W 2003 roku byłam wraz z moimi koleżankami i wychowawczyniami na audiencji u Ojca świętego Jana Pawła II. Po spotkaniu podeszłyśmy do papieża. Ojciec święty dotknął mojego policzka, pobłogosławił i coś powiedział, ale było to dla mnie zbyt silne przeżycie, dlatego owych słów nawet nie pamiętam. Pięć lat później natomiast byłyśmy na audiencji u Ojca świętego Benedykta XVI. Papież pobłogosławił kamień węgielny do nowo wybudowanej laskowskiej szkoły podstawowej.

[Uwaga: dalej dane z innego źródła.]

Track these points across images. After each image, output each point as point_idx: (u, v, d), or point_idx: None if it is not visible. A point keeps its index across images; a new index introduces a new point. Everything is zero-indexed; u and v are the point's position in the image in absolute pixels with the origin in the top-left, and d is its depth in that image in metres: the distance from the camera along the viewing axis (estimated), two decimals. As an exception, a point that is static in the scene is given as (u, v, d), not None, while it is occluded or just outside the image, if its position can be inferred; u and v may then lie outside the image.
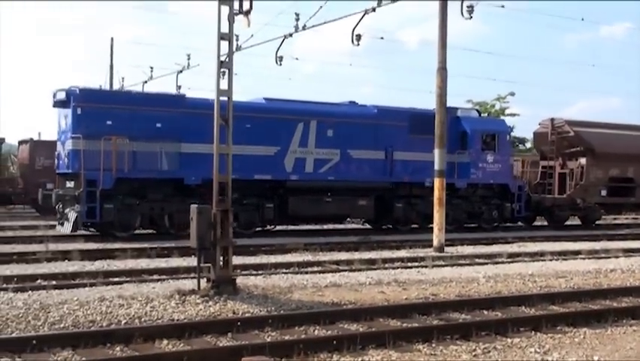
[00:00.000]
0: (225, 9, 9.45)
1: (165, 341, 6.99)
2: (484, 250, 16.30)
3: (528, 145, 42.96)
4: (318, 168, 19.94)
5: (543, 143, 25.83)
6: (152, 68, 34.52)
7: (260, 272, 11.78)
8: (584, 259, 15.11)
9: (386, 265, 13.20)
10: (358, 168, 20.56)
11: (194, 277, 9.61)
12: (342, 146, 20.17)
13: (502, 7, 19.84)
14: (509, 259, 14.64)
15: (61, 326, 7.49)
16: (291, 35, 22.50)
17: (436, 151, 16.70)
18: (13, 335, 7.09)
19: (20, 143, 30.35)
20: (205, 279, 9.26)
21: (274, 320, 7.74)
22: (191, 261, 11.54)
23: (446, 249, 16.09)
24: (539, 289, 10.62)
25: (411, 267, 13.00)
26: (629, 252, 16.34)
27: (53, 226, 18.68)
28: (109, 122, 17.33)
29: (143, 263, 12.95)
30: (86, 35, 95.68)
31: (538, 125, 26.47)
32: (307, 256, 14.32)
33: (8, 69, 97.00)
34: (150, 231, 18.51)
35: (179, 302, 8.58)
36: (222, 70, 9.62)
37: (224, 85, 9.59)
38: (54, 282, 10.34)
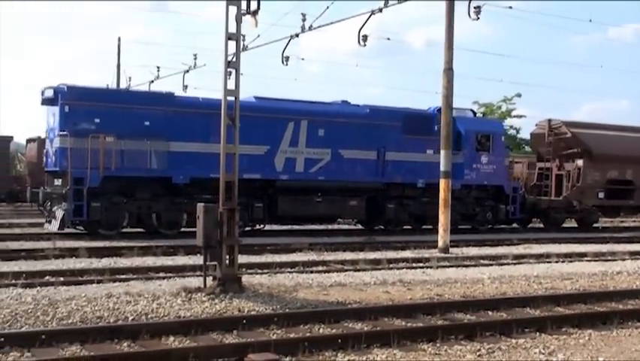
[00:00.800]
0: (233, 9, 9.51)
1: (172, 338, 7.04)
2: (489, 252, 16.30)
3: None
4: (309, 167, 19.77)
5: (540, 144, 25.56)
6: (158, 67, 34.62)
7: (265, 271, 11.84)
8: (590, 261, 15.09)
9: (391, 266, 13.23)
10: (350, 168, 20.30)
11: (200, 275, 9.66)
12: (333, 146, 19.97)
13: (510, 8, 19.84)
14: (514, 261, 14.64)
15: (70, 321, 7.57)
16: (297, 36, 22.52)
17: (442, 152, 16.69)
18: (23, 329, 7.18)
19: (28, 141, 30.53)
20: (211, 277, 9.33)
21: (279, 318, 7.78)
22: (197, 259, 11.63)
23: (451, 250, 16.10)
24: (544, 291, 10.63)
25: (416, 267, 13.02)
26: (635, 255, 16.31)
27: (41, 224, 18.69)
28: (97, 120, 17.26)
29: (149, 261, 13.05)
30: (93, 35, 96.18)
31: (535, 126, 26.30)
32: (312, 256, 14.37)
33: (16, 68, 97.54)
34: (139, 230, 18.41)
35: (185, 300, 8.64)
36: (229, 70, 9.68)
37: (231, 85, 9.64)
38: (62, 278, 10.42)
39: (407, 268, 12.97)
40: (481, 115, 43.26)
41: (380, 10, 19.26)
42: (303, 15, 21.82)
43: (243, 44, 23.10)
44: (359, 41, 20.49)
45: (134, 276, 10.92)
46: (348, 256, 14.70)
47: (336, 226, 22.53)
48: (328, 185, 19.92)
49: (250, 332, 7.42)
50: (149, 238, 17.03)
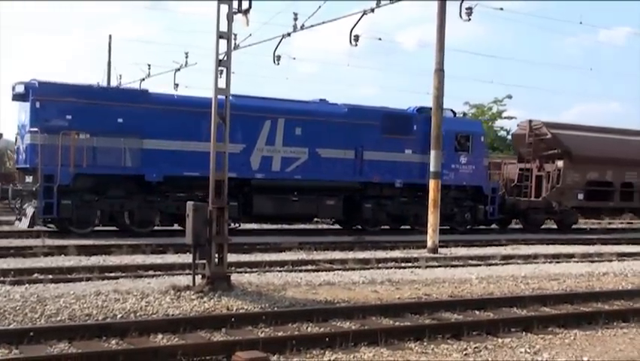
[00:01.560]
0: (224, 8, 9.53)
1: (160, 336, 7.07)
2: (477, 252, 16.40)
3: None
4: (286, 166, 19.51)
5: (521, 145, 25.51)
6: (149, 65, 34.55)
7: (254, 270, 11.87)
8: (577, 262, 15.20)
9: (380, 265, 13.29)
10: (327, 168, 19.95)
11: (189, 274, 9.68)
12: (310, 144, 19.73)
13: (501, 9, 19.98)
14: (502, 261, 14.74)
15: (58, 318, 7.57)
16: (289, 35, 22.54)
17: (432, 153, 16.79)
18: (11, 326, 7.18)
19: (18, 138, 30.30)
20: (200, 275, 9.34)
21: (268, 316, 7.82)
22: (186, 258, 11.64)
23: (440, 250, 16.18)
24: (531, 291, 10.72)
25: (404, 267, 13.08)
26: (622, 256, 16.46)
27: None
28: (68, 117, 16.95)
29: (138, 259, 13.05)
30: (84, 33, 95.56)
31: (517, 127, 26.31)
32: (301, 255, 14.41)
33: (6, 65, 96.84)
34: (111, 228, 18.15)
35: (174, 298, 8.66)
36: (220, 68, 9.69)
37: (222, 83, 9.66)
38: (51, 276, 10.44)
39: (396, 267, 13.04)
40: (473, 116, 43.50)
41: (372, 10, 19.32)
42: (295, 14, 21.88)
43: (235, 43, 23.10)
44: (351, 41, 20.57)
45: (123, 274, 10.91)
46: (338, 255, 14.74)
47: (325, 226, 22.50)
48: (305, 184, 19.67)
49: (238, 330, 7.45)
50: (138, 236, 17.00)
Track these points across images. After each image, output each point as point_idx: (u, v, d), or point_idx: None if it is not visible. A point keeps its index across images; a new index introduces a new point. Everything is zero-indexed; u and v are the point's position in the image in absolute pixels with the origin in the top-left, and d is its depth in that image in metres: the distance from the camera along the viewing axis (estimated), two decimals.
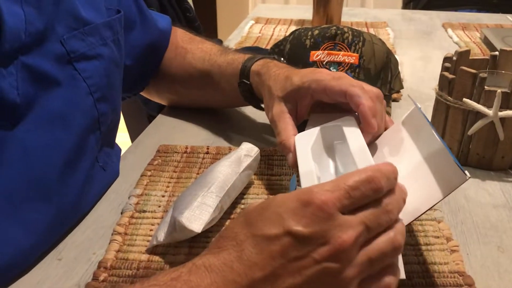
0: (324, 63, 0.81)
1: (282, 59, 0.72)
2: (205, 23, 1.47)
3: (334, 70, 0.80)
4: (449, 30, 1.27)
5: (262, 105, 0.68)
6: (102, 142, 0.58)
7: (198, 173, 0.63)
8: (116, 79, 0.61)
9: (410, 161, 0.47)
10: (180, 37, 0.81)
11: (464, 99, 0.64)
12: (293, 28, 1.30)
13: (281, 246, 0.33)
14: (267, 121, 0.63)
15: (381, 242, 0.35)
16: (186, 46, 0.79)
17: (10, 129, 0.45)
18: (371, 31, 1.26)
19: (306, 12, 1.39)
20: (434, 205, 0.41)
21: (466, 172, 0.38)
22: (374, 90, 0.54)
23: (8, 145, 0.45)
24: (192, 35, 0.82)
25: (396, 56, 1.04)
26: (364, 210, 0.35)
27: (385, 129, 0.56)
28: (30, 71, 0.47)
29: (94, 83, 0.54)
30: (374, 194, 0.35)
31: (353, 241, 0.33)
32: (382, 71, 0.82)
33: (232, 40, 1.21)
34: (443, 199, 0.40)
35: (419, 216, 0.40)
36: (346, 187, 0.34)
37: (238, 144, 0.60)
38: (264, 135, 0.75)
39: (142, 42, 0.73)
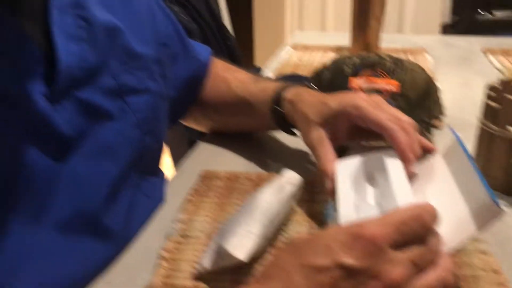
0: (364, 90, 0.81)
1: (314, 86, 0.73)
2: (243, 50, 1.50)
3: None
4: (490, 56, 1.25)
5: (294, 130, 0.69)
6: (146, 171, 0.60)
7: (240, 200, 0.64)
8: (162, 112, 0.63)
9: (447, 194, 0.47)
10: (217, 66, 0.83)
11: (510, 128, 0.63)
12: (331, 54, 1.31)
13: (331, 277, 0.33)
14: (304, 146, 0.64)
15: (431, 279, 0.35)
16: (222, 75, 0.81)
17: (62, 161, 0.47)
18: (410, 57, 1.26)
19: (344, 38, 1.40)
20: (467, 239, 0.41)
21: (501, 206, 0.39)
22: (410, 121, 0.55)
23: (60, 176, 0.47)
24: (228, 64, 0.84)
25: (436, 83, 1.03)
26: (411, 247, 0.35)
27: (424, 149, 0.56)
28: (83, 105, 0.49)
29: (142, 116, 0.56)
30: (422, 231, 0.35)
31: (403, 278, 0.33)
32: (423, 99, 0.82)
33: (271, 66, 1.23)
34: (477, 233, 0.40)
35: (456, 248, 0.41)
36: (397, 222, 0.34)
37: (277, 170, 0.61)
38: (302, 161, 0.76)
39: (184, 74, 0.75)
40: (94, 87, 0.50)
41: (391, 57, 0.83)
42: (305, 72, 1.16)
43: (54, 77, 0.46)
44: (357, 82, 0.82)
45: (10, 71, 0.43)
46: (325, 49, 1.36)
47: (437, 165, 0.53)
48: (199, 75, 0.78)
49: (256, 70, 1.05)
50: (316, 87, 0.82)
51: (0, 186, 0.42)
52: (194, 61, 0.77)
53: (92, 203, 0.50)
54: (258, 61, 2.33)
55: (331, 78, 0.85)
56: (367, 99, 0.57)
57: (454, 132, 0.53)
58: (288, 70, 1.19)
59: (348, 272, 0.33)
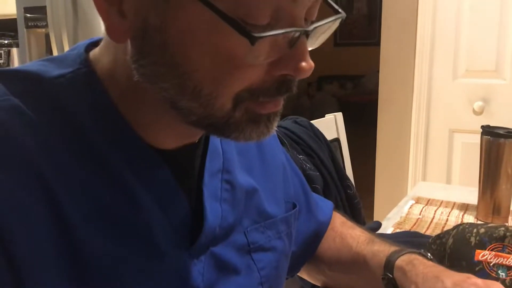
0: (491, 264, 0.77)
1: (429, 255, 0.71)
2: (364, 199, 1.51)
3: (503, 274, 0.75)
4: None
5: None
6: None
7: None
8: (283, 270, 0.65)
9: None
10: (336, 220, 0.84)
11: None
12: (455, 212, 1.26)
13: None
14: None
15: None
16: (340, 230, 0.81)
17: None
18: None
19: (470, 194, 1.35)
20: None
21: None
22: None
23: None
24: (344, 219, 0.85)
25: None
26: None
27: None
28: (216, 259, 0.53)
29: (265, 274, 0.58)
30: None
31: None
32: None
33: (391, 219, 1.21)
34: None
35: None
36: None
37: None
38: None
39: (306, 230, 0.77)
40: (227, 243, 0.54)
41: None
42: (426, 229, 1.13)
43: (198, 233, 0.51)
44: (484, 255, 0.78)
45: (164, 223, 0.48)
46: (450, 204, 1.32)
47: None
48: (319, 232, 0.80)
49: (376, 225, 1.05)
50: (432, 256, 0.79)
51: None
52: (316, 219, 0.79)
53: None
54: (378, 210, 2.31)
55: (454, 246, 0.82)
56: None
57: None
58: (409, 225, 1.16)
59: None
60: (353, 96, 6.64)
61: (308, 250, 0.80)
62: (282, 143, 1.19)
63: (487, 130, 1.20)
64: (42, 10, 2.29)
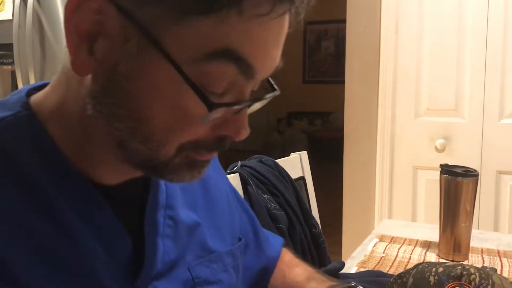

Spotkania z najważniejszymi osobami w Kościele uznaję za ogromną łaskę, której światło towarzyszy mi w kolejnych latach życia.
Kim właściwie jestem? Kobietą, która chce przełamywać stereotypy, dążąc do spełnienia tego, co sobie w dzieciństwie wymarzyła. Z wykształcenia jestem nauczycielką: tyflo- i oligofrenopedagogiem, co umożliwia mi pracę z dziećmi niepełnosprawnymi. Zawsze chciałam pomagać innym, nieść nadzieję rodzicom, których wymarzone, często idealizowane przed narodzinami dziecko, nie może spełnić ich oczekiwań. Obecnie pracuję w specjalnym Ośrodku Szkolno-Wychowawczym dla Dzieci Niewidomych i Słabowidzących w Rabce-Zdroju, gdzie prowadzę muzykoterapię. Zajęcia te dają mi wiele radości. Jest to niepowtarzalna okazja, by spędzić czas z dziećmi i młodzieżą, odpowiedzieć na ich muzyczne potrzeby i po prostu porozmawiać. Dziękuję Opatrzności za to, że zsyła osoby, które umożliwiają mi realizację moich marzeń.
Nie samą pracą jednak człowiek żyje. W niedalekiej przyszłości chciałabym założyć rodzinę, bo przecież wiele osób niewidomych doskonale realizuje się jako małżonkowie i rodzice.